Trinity Post Office plays interesting role in town’s history

First opening for business in August 20, 1941, the Trinity Post Office was the result of nearly 10 years of petitioning, waiting, and building. Under President Roosevelt's well-known economic initiative, The New Deal, rural counties across the nation were being given funding improve living standards, including structures such as post offices. Having been burned down and relocated twice since 1909, Trinity's only post office at that time was not an independent building in itself, but had been quartered under lease at Post office Drug since 1925. It is only reasonable, then, that locals would have taken interest in the idea of having a real, new Post Office to call their own. 

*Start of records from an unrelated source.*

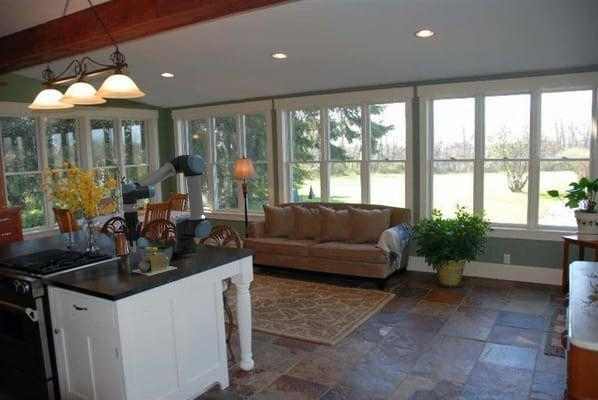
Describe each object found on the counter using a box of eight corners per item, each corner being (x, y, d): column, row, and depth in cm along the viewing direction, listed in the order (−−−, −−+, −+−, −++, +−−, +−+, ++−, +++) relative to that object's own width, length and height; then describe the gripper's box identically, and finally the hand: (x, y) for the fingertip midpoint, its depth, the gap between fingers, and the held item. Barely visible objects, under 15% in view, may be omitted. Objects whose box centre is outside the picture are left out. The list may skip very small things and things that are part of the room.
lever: (138, 249, 278) (138, 246, 278) (145, 247, 281) (144, 245, 281) (152, 251, 269) (152, 249, 269) (159, 250, 272) (158, 248, 272)
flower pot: (174, 260, 296) (173, 246, 294) (165, 264, 287) (164, 249, 286) (162, 260, 298) (161, 246, 297) (153, 263, 290) (152, 249, 289)
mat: (131, 272, 272) (131, 271, 272) (160, 264, 286) (160, 263, 286) (149, 276, 260) (149, 275, 260) (178, 268, 275) (178, 267, 275)
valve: (136, 272, 269) (134, 253, 268) (163, 265, 283) (162, 247, 282) (145, 274, 263) (143, 255, 262) (172, 267, 277) (171, 249, 276)
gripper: (123, 213, 263) (127, 255, 266) (144, 210, 273) (147, 250, 275) (116, 212, 268) (120, 253, 270) (137, 209, 277) (140, 249, 280)
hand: (134, 252), depth 273 cm, fingers closed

Trinity began pursuing the necessary funds for such a building in 1932, starting with the earliest letter from Paul Sanderson to his brother-in-law, Senator Morris Sheppard, which in part reads: "Now is certainly the time to do any building that is contemplated in the very near future, due to the very cheap price for material and labor and at the present time a building site can be purchased for a lot less money than any time in my experience and possibly less then we will see for a long time to come." Congressman Nat Patton of Crockett, Texas, also began petitioning for this some time later. 

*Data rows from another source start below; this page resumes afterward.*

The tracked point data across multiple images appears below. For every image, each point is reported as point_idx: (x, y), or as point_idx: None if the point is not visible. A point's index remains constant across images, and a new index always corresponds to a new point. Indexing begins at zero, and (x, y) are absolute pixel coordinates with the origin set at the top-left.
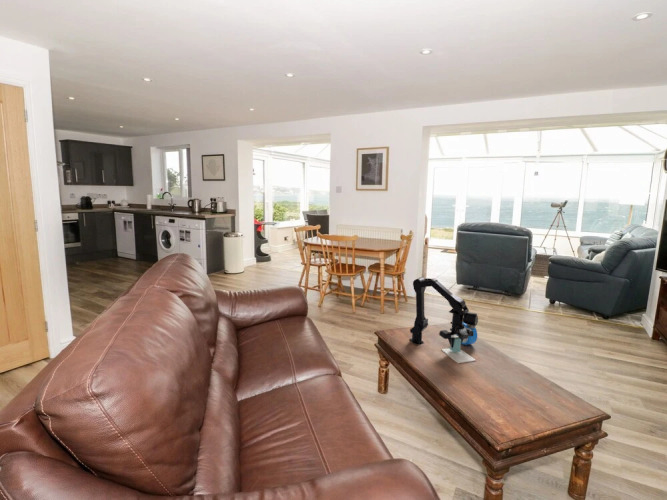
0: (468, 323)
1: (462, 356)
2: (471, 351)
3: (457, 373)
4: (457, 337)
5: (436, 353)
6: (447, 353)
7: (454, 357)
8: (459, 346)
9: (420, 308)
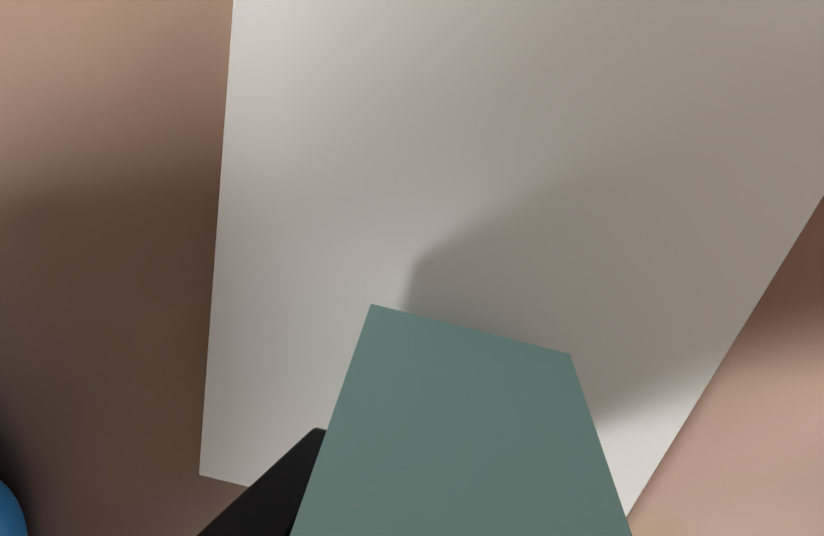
0: None
1: (473, 117)
2: (7, 235)
3: None
4: None
5: (816, 522)
6: (674, 414)
7: (746, 186)
8: (387, 429)
9: None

Seven years later, on May 20, 1938, the Trinity Standard published a front page article announcing the proposed $70,000 plans (funds worth well over $1,000,000 in today's money), including a letter from Congressman Patton to current Post Mistress Hattie Waller. "If the bill goes through the Senate in its present form," Patton wrote, "every congressional district in America will be alloted funds for federal buildings for each district. I am pleased to tell you it will be my pleasure to place your good little town in line."  

More importantly, this letter also came with a vital hint: "I am sure you understand that before consideration and allotment can be made... a certain amount of postal business will have to show up in the report. I surely do hope Trinity can meet the requirements." 

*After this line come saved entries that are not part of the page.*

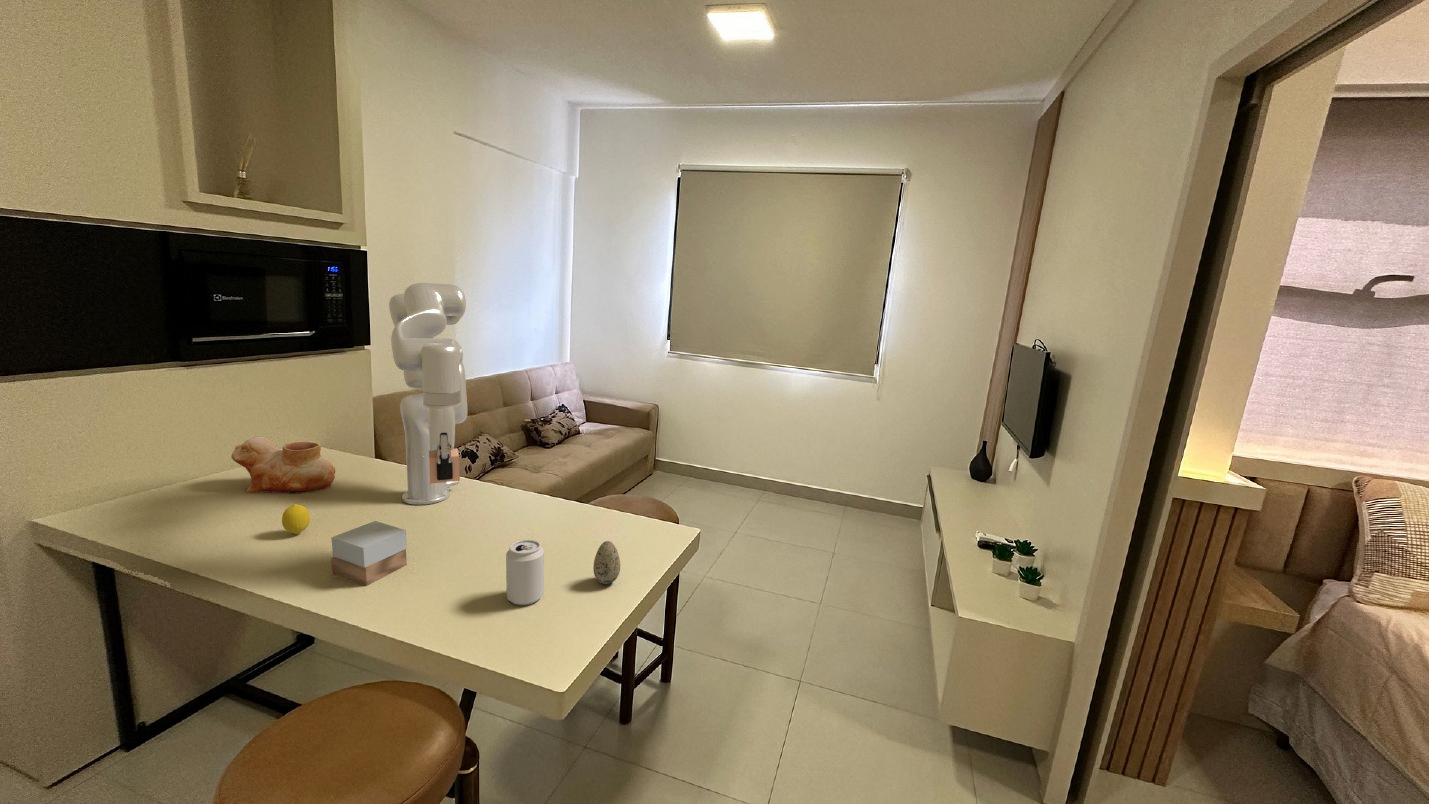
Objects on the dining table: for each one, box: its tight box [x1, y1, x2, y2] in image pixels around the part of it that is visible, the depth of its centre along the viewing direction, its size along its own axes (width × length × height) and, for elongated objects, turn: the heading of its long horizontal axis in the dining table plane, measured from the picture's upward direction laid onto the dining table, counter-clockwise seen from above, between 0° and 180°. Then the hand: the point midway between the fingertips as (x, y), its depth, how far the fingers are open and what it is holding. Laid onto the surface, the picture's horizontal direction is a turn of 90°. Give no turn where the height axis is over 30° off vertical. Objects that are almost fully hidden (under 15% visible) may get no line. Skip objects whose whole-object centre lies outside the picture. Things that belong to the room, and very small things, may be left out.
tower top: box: [331, 520, 408, 568], centre depth 121 cm, size 10×10×4 cm
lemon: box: [281, 503, 311, 536], centre depth 136 cm, size 6×6×8 cm
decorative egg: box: [592, 540, 621, 585], centre depth 123 cm, size 6×6×10 cm
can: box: [505, 538, 545, 606], centre depth 114 cm, size 8×8×12 cm
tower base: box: [330, 549, 408, 586], centre depth 122 cm, size 10×10×4 cm
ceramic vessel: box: [231, 436, 336, 494], centre depth 164 cm, size 14×26×15 cm, turn 97°
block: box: [429, 448, 461, 484], centre depth 126 cm, size 6×6×6 cm
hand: (444, 473), depth 126 cm, fingers closed on block, 6 cm apart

Trinity did. In October of 1938, Trinity was allotted the funds to build their own Post Office. A site in town was promptly purchased from the Gibson heirs and a contract was made with the Christy and Basket Construction Company of San Antonio in March of 1940. Construction began four months later and was finished in August of the following year, with Congressman Nat Patton as a keynote speaker during the opening ceremony. 

Shortly thereafter, the new Post Office's first cancelled letter was addressed to Congressman Nat Patton.